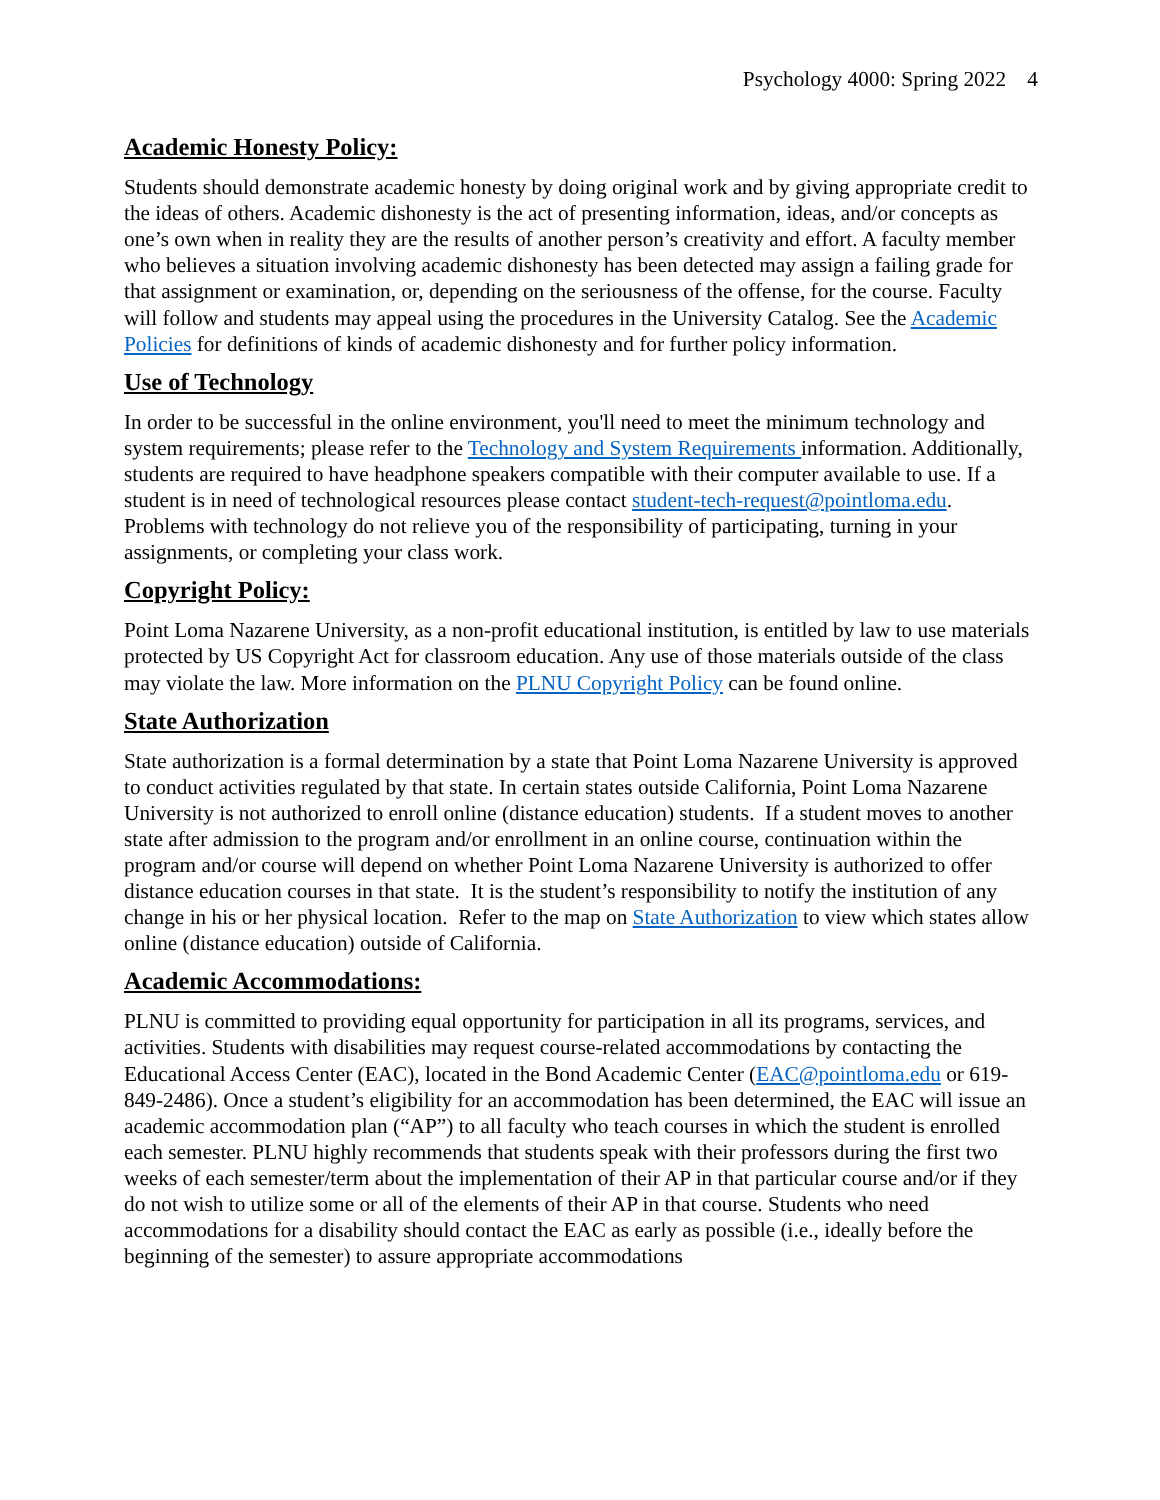Psychology 4000: Spring 2022 4
Academic Honesty Policy:
Students should demonstrate academic honesty by doing original work and by giving appropriate credit to the ideas of others. Academic dishonesty is the act of presenting information, ideas, and/or concepts as one’s own when in reality they are the results of another person’s creativity and effort. A faculty member who believes a situation involving academic dishonesty has been detected may assign a failing grade for that assignment or examination, or, depending on the seriousness of the offense, for the course. Faculty will follow and students may appeal using the procedures in the University Catalog. See the Academic Policies for definitions of kinds of academic dishonesty and for further policy information.
Use of Technology
In order to be successful in the online environment, you'll need to meet the minimum technology and system requirements; please refer to the Technology and System Requirements information. Additionally, students are required to have headphone speakers compatible with their computer available to use. If a student is in need of technological resources please contact student-tech-request@pointloma.edu. Problems with technology do not relieve you of the responsibility of participating, turning in your assignments, or completing your class work.
Copyright Policy:
Point Loma Nazarene University, as a non-profit educational institution, is entitled by law to use materials protected by US Copyright Act for classroom education. Any use of those materials outside of the class may violate the law. More information on the PLNU Copyright Policy can be found online.
State Authorization
State authorization is a formal determination by a state that Point Loma Nazarene University is approved to conduct activities regulated by that state. In certain states outside California, Point Loma Nazarene University is not authorized to enroll online (distance education) students. If a student moves to another state after admission to the program and/or enrollment in an online course, continuation within the program and/or course will depend on whether Point Loma Nazarene University is authorized to offer distance education courses in that state. It is the student’s responsibility to notify the institution of any change in his or her physical location. Refer to the map on State Authorization to view which states allow online (distance education) outside of California.
Academic Accommodations:
PLNU is committed to providing equal opportunity for participation in all its programs, services, and activities. Students with disabilities may request course-related accommodations by contacting the Educational Access Center (EAC), located in the Bond Academic Center (EAC@pointloma.edu or 619-849-2486). Once a student’s eligibility for an accommodation has been determined, the EAC will issue an academic accommodation plan (“AP”) to all faculty who teach courses in which the student is enrolled each semester. PLNU highly recommends that students speak with their professors during the first two weeks of each semester/term about the implementation of their AP in that particular course and/or if they do not wish to utilize some or all of the elements of their AP in that course. Students who need accommodations for a disability should contact the EAC as early as possible (i.e., ideally before the beginning of the semester) to assure appropriate accommodations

^^^^

__WORK TO BE COMPLETED__
Report each line of the data in which "Copyright" occurs.

__ANSWER__
Copyright Policy:
Point Loma Nazarene University, as a non-profit educational institution, is entitled by law to use materials protected by US Copyright Act for classroom education. Any use of those materials outside of the class may violate the law. More information on the PLNU Copyright Policy can be found online.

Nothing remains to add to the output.